髙橋 海外に行きたいと思ったのは、2019年に東山高校のコーチに就任した松永理生さん(石川祐希が在籍していた当時の中央大監督)に石川選手の話を聞いたことがきっかけです。「セリエAの会場での雰囲気は経験したほうがいいよ」といったことも聞き、「海外でプレーしてみたい」という気持ちが芽生えました。
その思いは、東京五輪でメダルに届かなかったことによってより強くなりました。予選ラウンドは突破してもトーナメントで勝ち切れず、世界との高さ、パワーの差を痛感しましたからね。自分のスキルアップのために「チャンスがあれば必ず行こう」と思っていました。

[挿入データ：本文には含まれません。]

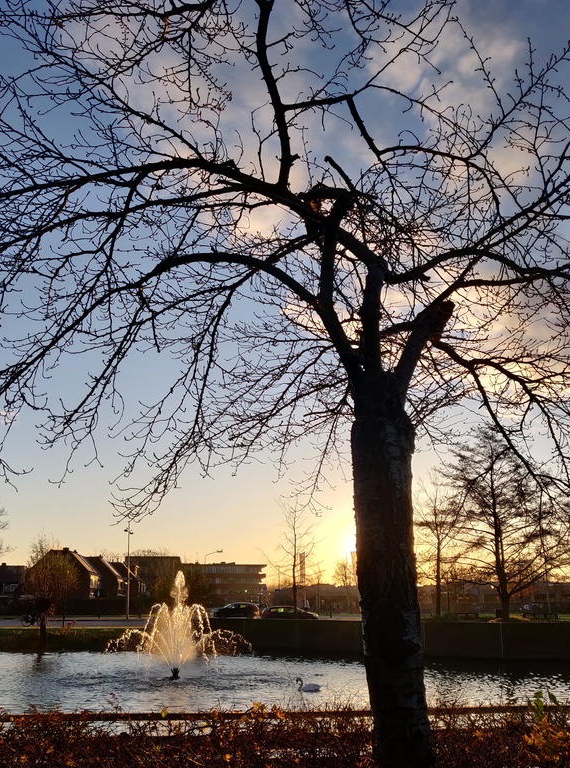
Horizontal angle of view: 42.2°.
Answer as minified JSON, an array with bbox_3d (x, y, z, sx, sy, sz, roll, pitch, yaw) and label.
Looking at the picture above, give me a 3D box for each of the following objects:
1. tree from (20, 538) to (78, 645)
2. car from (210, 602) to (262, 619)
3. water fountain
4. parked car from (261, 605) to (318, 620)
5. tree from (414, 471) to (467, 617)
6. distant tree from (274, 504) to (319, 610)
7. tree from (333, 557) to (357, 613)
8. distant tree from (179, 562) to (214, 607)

――世界最高峰のリーグ、セリエAでそれが実現した時はどんな気持ちでしたか?
髙橋 まずは「海外でのプレーを経験したい」という感じだったので、リーグのシステムなどすべてがわからない状態でした。ただ、「自分がどこまでできるのか」という楽しみは大きかったですね。
――2021-22シーズンは12月の全日本インカレ終了後、シーズン途中からチームに合流しました。
髙橋 1年目でいきなり途中合流でしたから、チームから信頼を得ることは難しかったです。"お客さん扱い"というか、練習生のような扱いでした。海外での経験を積むことが第一目標だったので割り切っていたつもりですが、途中合流でプレーすることの難しさを知り、日体大のサポートもあって、今シーズンは開幕前に合流することにしました。